The problem — Show only those lines of the entries where the string "candle" is found.

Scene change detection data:
——————

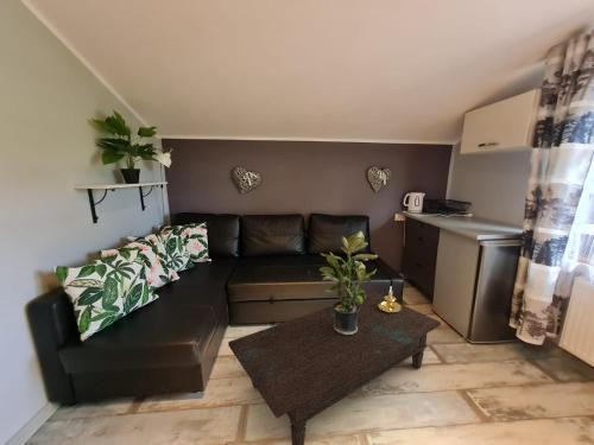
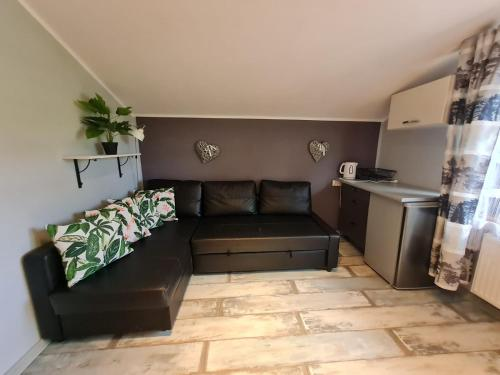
- potted plant [318,230,379,335]
- candle holder [378,287,402,313]
- coffee table [227,291,442,445]
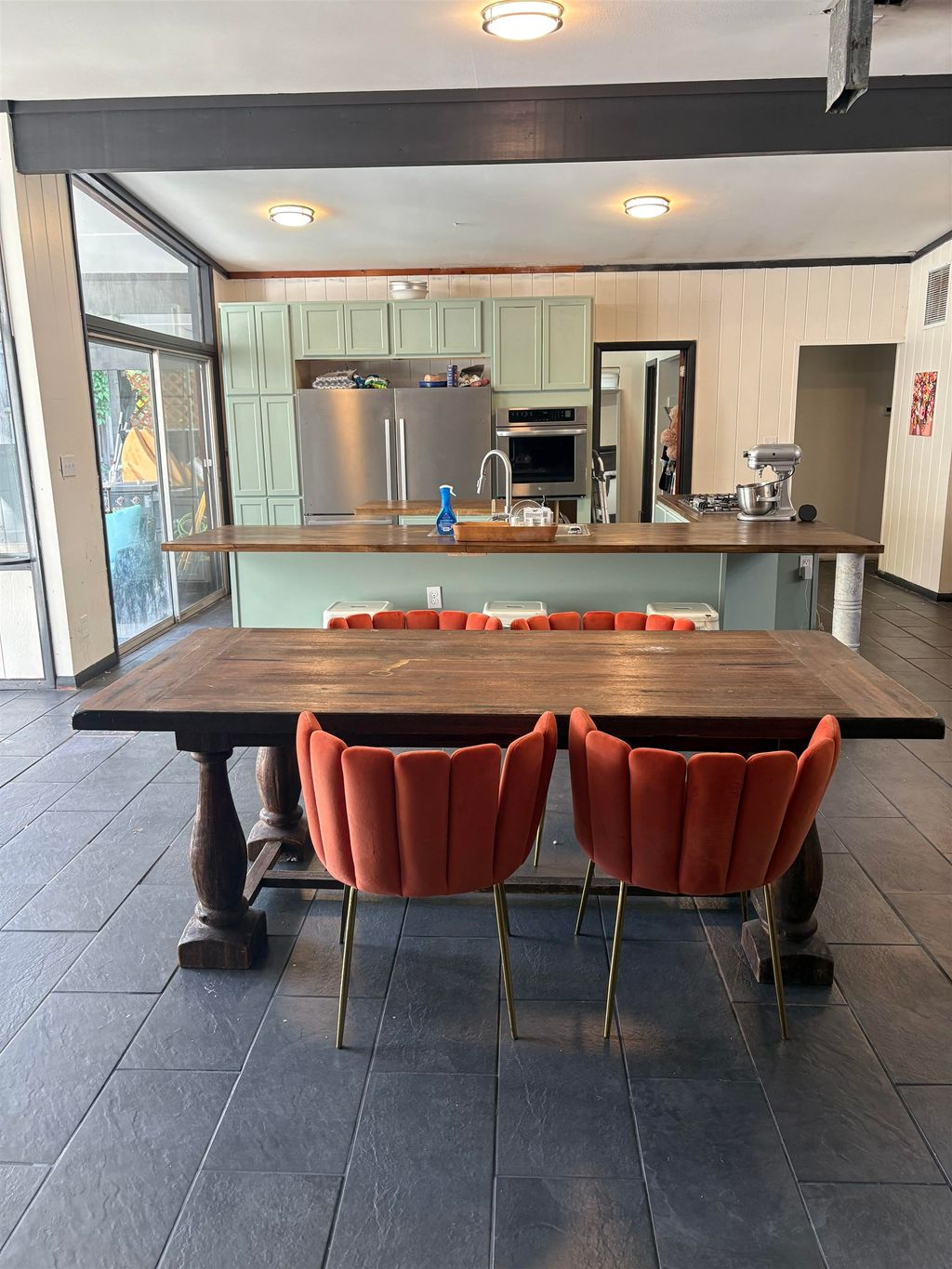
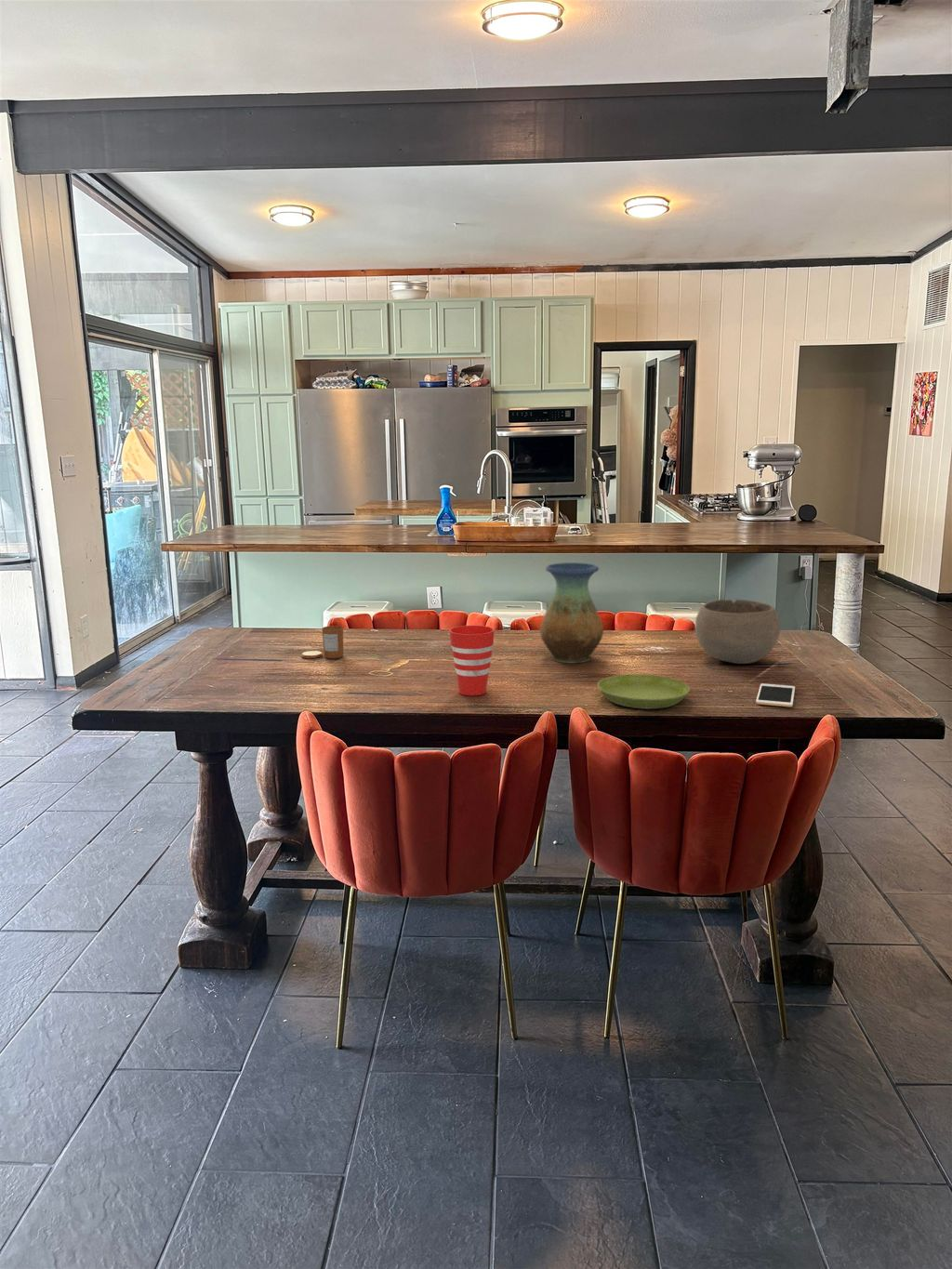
+ cell phone [755,682,796,707]
+ candle [300,625,344,659]
+ vase [539,562,604,664]
+ cup [449,625,495,696]
+ saucer [597,673,691,710]
+ bowl [694,599,782,665]
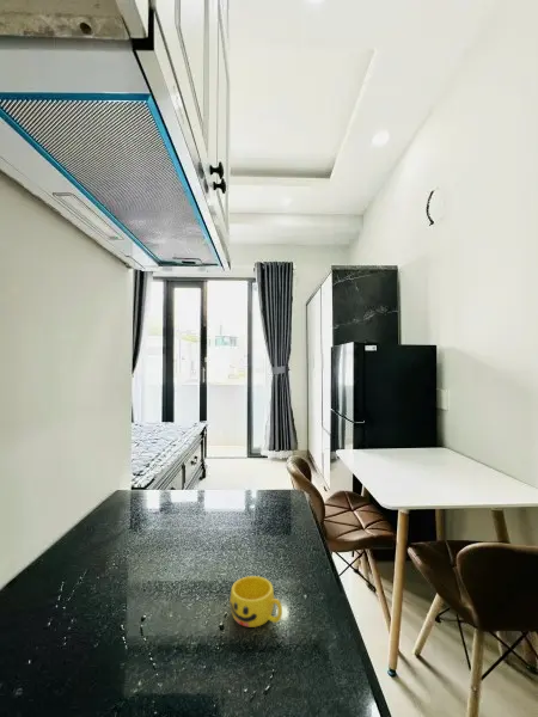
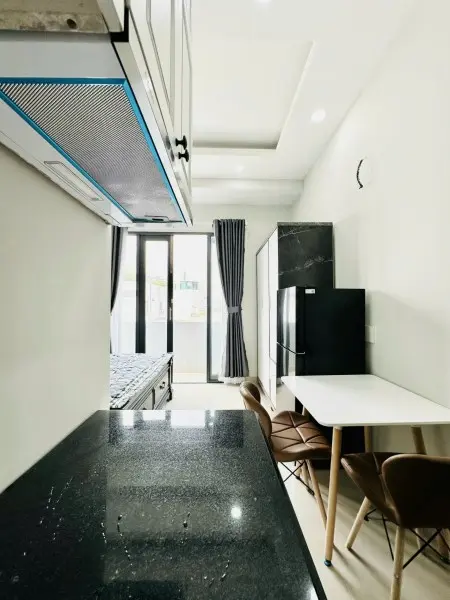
- cup [228,575,283,629]
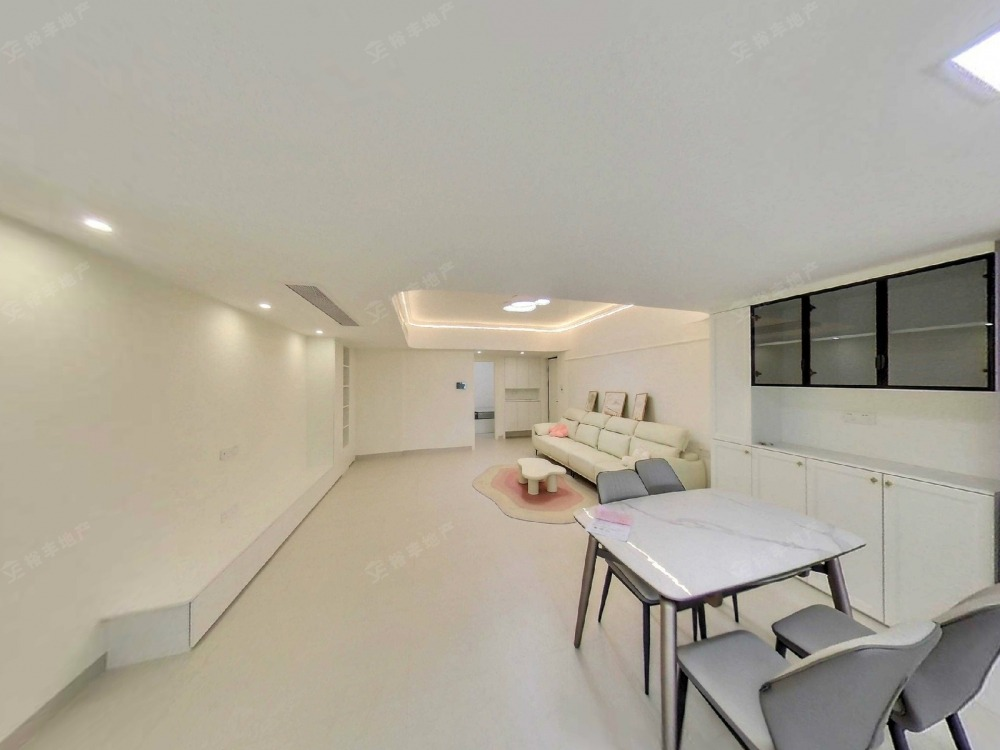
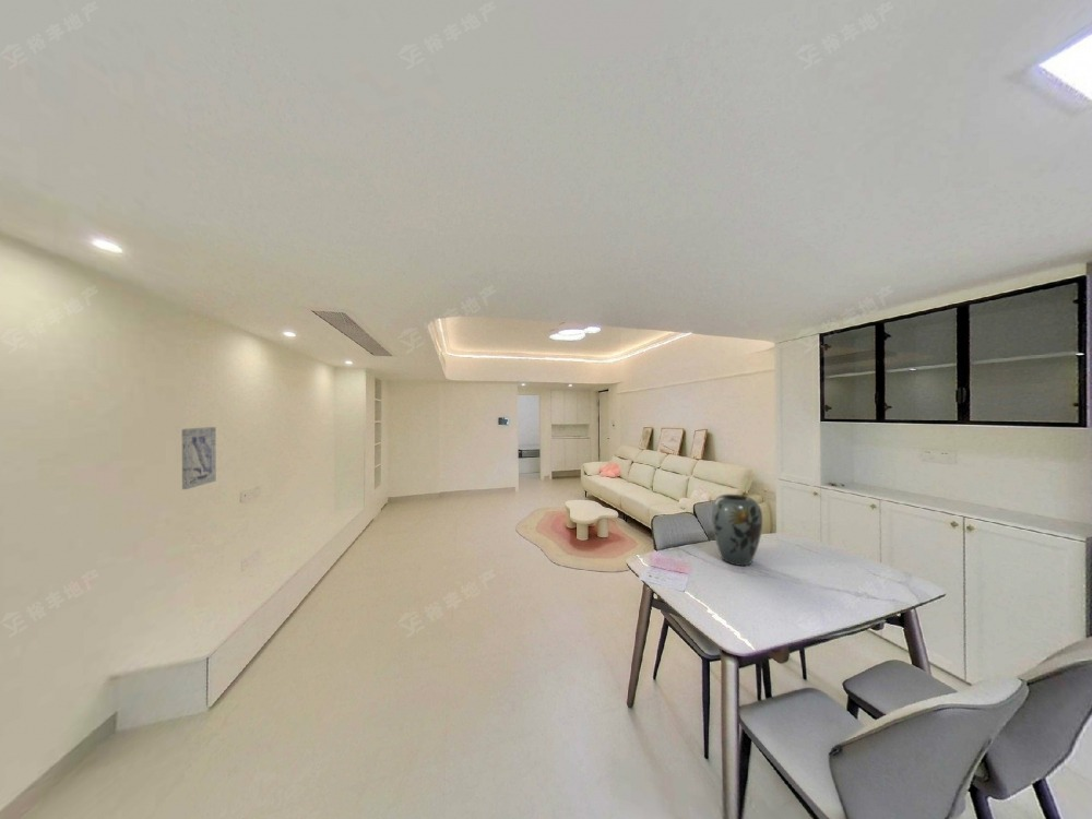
+ vase [711,494,764,567]
+ wall art [181,426,217,490]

——————

Output —
- candle holder [378,287,402,313]
+ candle [300,625,344,659]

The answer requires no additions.